The problem — Reproduce every line of the items below without changing anything.

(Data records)
------------

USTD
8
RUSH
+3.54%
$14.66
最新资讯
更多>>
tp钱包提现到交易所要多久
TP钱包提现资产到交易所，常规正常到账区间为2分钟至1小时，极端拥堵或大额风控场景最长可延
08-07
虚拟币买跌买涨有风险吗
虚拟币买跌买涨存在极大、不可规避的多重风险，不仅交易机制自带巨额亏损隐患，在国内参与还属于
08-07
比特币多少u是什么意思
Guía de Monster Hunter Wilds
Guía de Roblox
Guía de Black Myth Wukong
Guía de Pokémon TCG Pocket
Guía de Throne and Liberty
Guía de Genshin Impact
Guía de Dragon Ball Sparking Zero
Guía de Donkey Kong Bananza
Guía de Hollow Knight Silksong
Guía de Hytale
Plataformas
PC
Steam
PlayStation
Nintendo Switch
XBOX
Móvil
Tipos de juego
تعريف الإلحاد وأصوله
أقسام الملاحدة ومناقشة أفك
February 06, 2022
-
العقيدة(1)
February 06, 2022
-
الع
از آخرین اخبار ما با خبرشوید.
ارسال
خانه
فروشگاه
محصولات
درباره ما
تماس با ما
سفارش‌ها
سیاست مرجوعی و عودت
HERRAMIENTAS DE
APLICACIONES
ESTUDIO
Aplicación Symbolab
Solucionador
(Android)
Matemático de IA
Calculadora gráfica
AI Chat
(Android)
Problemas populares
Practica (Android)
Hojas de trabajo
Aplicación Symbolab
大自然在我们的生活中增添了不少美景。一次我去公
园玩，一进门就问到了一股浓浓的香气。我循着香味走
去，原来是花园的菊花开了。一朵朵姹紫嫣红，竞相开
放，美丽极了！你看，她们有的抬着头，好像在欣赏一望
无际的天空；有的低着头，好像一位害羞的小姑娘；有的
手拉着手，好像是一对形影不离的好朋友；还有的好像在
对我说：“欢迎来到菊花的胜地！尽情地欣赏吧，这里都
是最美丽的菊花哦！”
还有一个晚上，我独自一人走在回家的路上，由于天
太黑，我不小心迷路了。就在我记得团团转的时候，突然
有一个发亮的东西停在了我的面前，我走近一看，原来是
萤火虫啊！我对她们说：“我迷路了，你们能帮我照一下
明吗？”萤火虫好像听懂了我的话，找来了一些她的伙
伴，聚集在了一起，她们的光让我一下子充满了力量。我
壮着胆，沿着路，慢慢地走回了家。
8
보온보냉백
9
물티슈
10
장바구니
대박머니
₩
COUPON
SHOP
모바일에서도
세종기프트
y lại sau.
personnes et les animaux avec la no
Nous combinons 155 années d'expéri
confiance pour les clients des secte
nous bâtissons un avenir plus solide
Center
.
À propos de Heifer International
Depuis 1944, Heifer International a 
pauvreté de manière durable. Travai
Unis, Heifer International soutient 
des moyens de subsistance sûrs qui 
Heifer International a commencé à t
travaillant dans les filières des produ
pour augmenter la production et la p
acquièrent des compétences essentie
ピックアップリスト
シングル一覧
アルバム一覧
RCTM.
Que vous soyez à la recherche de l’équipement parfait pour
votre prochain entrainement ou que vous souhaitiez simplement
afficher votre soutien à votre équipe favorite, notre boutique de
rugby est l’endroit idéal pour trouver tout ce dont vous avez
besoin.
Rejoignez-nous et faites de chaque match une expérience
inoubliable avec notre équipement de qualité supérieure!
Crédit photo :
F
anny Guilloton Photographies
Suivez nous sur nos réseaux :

------------

Response area —
USTD
8
RUSH
+3.54%
$14.66
最新资讯
更多>>
tp钱包提现到交易所要多久
TP钱包提现资产到交易所，常规正常到账区间为2分钟至1小时，极端拥堵或大额风控场景最长可延
08-07
虚拟币买跌买涨有风险吗
虚拟币买跌买涨存在极大、不可规避的多重风险，不仅交易机制自带巨额亏损隐患，在国内参与还属于
08-07
比特币多少u是什么意思
Guía de Monster Hunter Wilds
Guía de Roblox
Guía de Black Myth Wukong
Guía de Pokémon TCG Pocket
Guía de Throne and Liberty
Guía de Genshin Impact
Guía de Dragon Ball Sparking Zero
Guía de Donkey Kong Bananza
Guía de Hollow Knight Silksong
Guía de Hytale
Plataformas
PC
Steam
PlayStation
Nintendo Switch
XBOX
Móvil
Tipos de juego
تعريف الإلحاد وأصوله
أقسام الملاحدة ومناقشة أفك
February 06, 2022
-
العقيدة(1)
February 06, 2022
-
الع
از آخرین اخبار ما با خبرشوید.
ارسال
خانه
فروشگاه
محصولات
درباره ما
تماس با ما
سفارش‌ها
سیاست مرجوعی و عودت
HERRAMIENTAS DE
APLICACIONES
ESTUDIO
Aplicación Symbolab
Solucionador
(Android)
Matemático de IA
Calculadora gráfica
AI Chat
(Android)
Problemas populares
Practica (Android)
Hojas de trabajo
Aplicación Symbolab
大自然在我们的生活中增添了不少美景。一次我去公
园玩，一进门就问到了一股浓浓的香气。我循着香味走
去，原来是花园的菊花开了。一朵朵姹紫嫣红，竞相开
放，美丽极了！你看，她们有的抬着头，好像在欣赏一望
无际的天空；有的低着头，好像一位害羞的小姑娘；有的
手拉着手，好像是一对形影不离的好朋友；还有的好像在
对我说：“欢迎来到菊花的胜地！尽情地欣赏吧，这里都
是最美丽的菊花哦！”
还有一个晚上，我独自一人走在回家的路上，由于天
太黑，我不小心迷路了。就在我记得团团转的时候，突然
有一个发亮的东西停在了我的面前，我走近一看，原来是
萤火虫啊！我对她们说：“我迷路了，你们能帮我照一下
明吗？”萤火虫好像听懂了我的话，找来了一些她的伙
伴，聚集在了一起，她们的光让我一下子充满了力量。我
壮着胆，沿着路，慢慢地走回了家。
8
보온보냉백
9
물티슈
10
장바구니
대박머니
₩
COUPON
SHOP
모바일에서도
세종기프트
y lại sau.
personnes et les animaux avec la no
Nous combinons 155 années d'expéri
confiance pour les clients des secte
nous bâtissons un avenir plus solide
Center
.
À propos de Heifer International
Depuis 1944, Heifer International a 
pauvreté de manière durable. Travai
Unis, Heifer International soutient 
des moyens de subsistance sûrs qui 
Heifer International a commencé à t
travaillant dans les filières des produ
pour augmenter la production et la p
acquièrent des compétences essentie
ピックアップリスト
シングル一覧
アルバム一覧
RCTM.
Que vous soyez à la recherche de l’équipement parfait pour
votre prochain entrainement ou que vous souhaitiez simplement
afficher votre soutien à votre équipe favorite, notre boutique de
rugby est l’endroit idéal pour trouver tout ce dont vous avez
besoin.
Rejoignez-nous et faites de chaque match une expérience
inoubliable avec notre équipement de qualité supérieure!
Crédit photo :
F
anny Guilloton Photographies
Suivez nous sur nos réseaux :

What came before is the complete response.